The fiscal challenges nonprofit organizations already were facing, due to competing entertainments and other structural changes in the arts marketplace, were amplified by the economic downturn. Most notably, the Honolulu Symphony musicians and management, long conflicted over how to stretch an ever-thinning financial base to cover expenses, now confront a plan to come back from bankruptcy with a smaller orchestra running a shorter season, and on a shoestring budget.

But the good news in all this gloom, according to a report by Star-Advertiser writer Michael Tsai, is that organizations are showing their willingness to try different business models to stay afloat. Some have taken steps to ensure the survival of their artistic mission in different forms.

For example, The Contemporary Museum and the Honolulu Academy of Arts are exploring a possible merger. Among the less risky gambits: Chinatown’s ARTS at Mark’s Garage is partnering with startup groups to inject new blood into the arts scene, which also has found new support through community events such as First Friday.

A few survivors, such as Hawaii Opera Theatre, are ahead of the game because of assets such as real-estate rental and an endowment providing additional revenue streams. Other groups might not find it easy to follow their lead.
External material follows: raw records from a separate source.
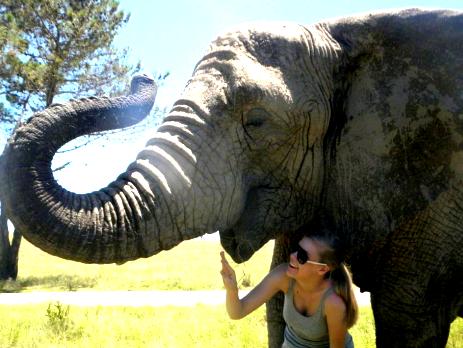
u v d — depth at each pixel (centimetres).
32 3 2158
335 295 367
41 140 326
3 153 327
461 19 404
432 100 402
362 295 1527
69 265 3312
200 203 364
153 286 2133
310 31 412
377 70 412
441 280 431
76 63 2212
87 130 342
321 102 398
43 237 326
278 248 469
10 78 2103
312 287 370
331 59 408
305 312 377
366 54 414
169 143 365
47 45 2219
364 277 444
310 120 395
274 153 391
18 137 326
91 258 338
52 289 2130
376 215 407
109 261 344
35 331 945
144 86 372
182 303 1459
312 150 402
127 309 1256
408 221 417
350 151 409
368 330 883
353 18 423
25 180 320
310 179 405
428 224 415
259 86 376
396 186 405
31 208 321
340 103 413
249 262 2620
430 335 432
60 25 2164
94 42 2211
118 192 351
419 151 405
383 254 429
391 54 411
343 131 411
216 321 1034
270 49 393
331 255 362
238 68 379
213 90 377
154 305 1403
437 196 405
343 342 374
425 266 421
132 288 2097
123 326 997
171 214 355
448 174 403
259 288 381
Nonetheless, in some way all need to diversify to build a stronger financial foundation. Expanding boards of directors, as HOT has done, is one tactic within reach of even impoverished groups; this would improve fund-raising potential and, ultimately, expand the connections on which they might draw.

Being willing to scale back and forge new partnerships is a strategy that should be explored further — above all by the critically important Honolulu Symphony, on which several other organizations (the opera, Ballet Hawaii) depend to produce much of their season.

But a "lean and mean" organization shouldn’t have to mean one that’s locked in the basement. Donors and subscribers want to see that their support isn’t frittered away, but they also should know there’s a long-range plan for growth. The symphony’s plan, for example, would shrink the symphony’s budget from a reported $8 million per year to $1.7 million, at least initially. The musicians, and their fans, need hope for a future that’s brighter than that.

The arts get short shrift in the allocation of resources even in the best of times, and the public should recalibrate their value to society. For starters, artists educate as well as entertain. Telling young artists that the nearest teacher who can mentor them lives thousands of miles away is a harsh prospect.

"You don’t know what you really need until you don’t have it," said Marilyn Cristofori, chief executive officer of the Hawaii Arts Alliance, and she’s absolutely right.

But in hard times, the reality is that the organizations themselves must become more inventive and self-reliant. That’s simply what’s required to survive through lean years — and then to prosper when the economy improves.